The government revised its primary deficit forecast, which excludes interest payments, to 10% of GDP only two weeks ago. But Almeida said that tax revenues could be lower than expected and warned against extending emergency spending programs.
“We are going for a primary deficit of 10% of GDP this year. Could it be worse? It could be worse,” Almeida said in an online debate hosted by Verde Asset Management.
This target is based on postponed tax payments because of the crisis being made in the second half of the year and emergency spending measures not being extended, Almeida said.
Almeida insisted that emergency payments to informal, low-paid workers of 600 reais ($121) a month for three months, which will total around 150 billion reais, cannot be extended.
Making the program permanent would increase the government’s primary expenditure by a further 8% of GDP and the tax load would have to rise by 10% of GDP.

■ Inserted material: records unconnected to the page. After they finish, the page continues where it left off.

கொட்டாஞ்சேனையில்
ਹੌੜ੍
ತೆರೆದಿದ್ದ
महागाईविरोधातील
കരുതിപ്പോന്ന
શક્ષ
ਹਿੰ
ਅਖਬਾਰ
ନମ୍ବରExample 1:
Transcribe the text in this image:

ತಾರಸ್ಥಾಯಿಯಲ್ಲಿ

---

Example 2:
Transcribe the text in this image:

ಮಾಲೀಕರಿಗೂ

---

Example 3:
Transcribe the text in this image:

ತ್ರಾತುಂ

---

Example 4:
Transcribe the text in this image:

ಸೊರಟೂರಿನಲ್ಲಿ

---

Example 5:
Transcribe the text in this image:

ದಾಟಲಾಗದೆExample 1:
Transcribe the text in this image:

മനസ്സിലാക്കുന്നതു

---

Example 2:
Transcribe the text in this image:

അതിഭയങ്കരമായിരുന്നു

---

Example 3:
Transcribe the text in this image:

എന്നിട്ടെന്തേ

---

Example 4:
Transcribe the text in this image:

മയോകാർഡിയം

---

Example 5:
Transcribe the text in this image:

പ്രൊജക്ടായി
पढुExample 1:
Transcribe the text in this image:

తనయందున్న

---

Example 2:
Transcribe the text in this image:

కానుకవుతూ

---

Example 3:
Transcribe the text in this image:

“That makes no sense at all,” he said, noting that even extending it to the end of the year would increase Brazil’s debt to more than 100% of GDP.

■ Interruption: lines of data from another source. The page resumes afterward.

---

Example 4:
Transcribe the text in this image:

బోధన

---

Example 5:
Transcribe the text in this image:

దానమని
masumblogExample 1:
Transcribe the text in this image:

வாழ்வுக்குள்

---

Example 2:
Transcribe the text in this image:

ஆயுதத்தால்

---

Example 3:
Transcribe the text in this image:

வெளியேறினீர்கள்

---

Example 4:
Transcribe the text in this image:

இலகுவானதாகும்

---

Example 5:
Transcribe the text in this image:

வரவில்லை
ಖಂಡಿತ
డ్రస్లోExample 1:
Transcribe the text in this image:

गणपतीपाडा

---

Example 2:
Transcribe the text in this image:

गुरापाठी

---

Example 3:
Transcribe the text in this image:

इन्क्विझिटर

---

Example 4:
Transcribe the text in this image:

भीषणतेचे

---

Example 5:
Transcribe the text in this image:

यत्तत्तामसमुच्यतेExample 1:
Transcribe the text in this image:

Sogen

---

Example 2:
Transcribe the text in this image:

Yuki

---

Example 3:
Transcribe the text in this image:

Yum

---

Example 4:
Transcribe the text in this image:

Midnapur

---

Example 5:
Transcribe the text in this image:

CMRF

While the government this year will stick to its spending cap rule, regarded by policymakers as the country’s fiscal pillar, Almeida admitted that the situation becomes more difficult in 2021 if revenues and economic growth undershoot expectations.
“This worries us. It’s something we’ll have to deal with and try to reverse,” he said, adding that it may be six years before federal revenues return to pre-crisis levels.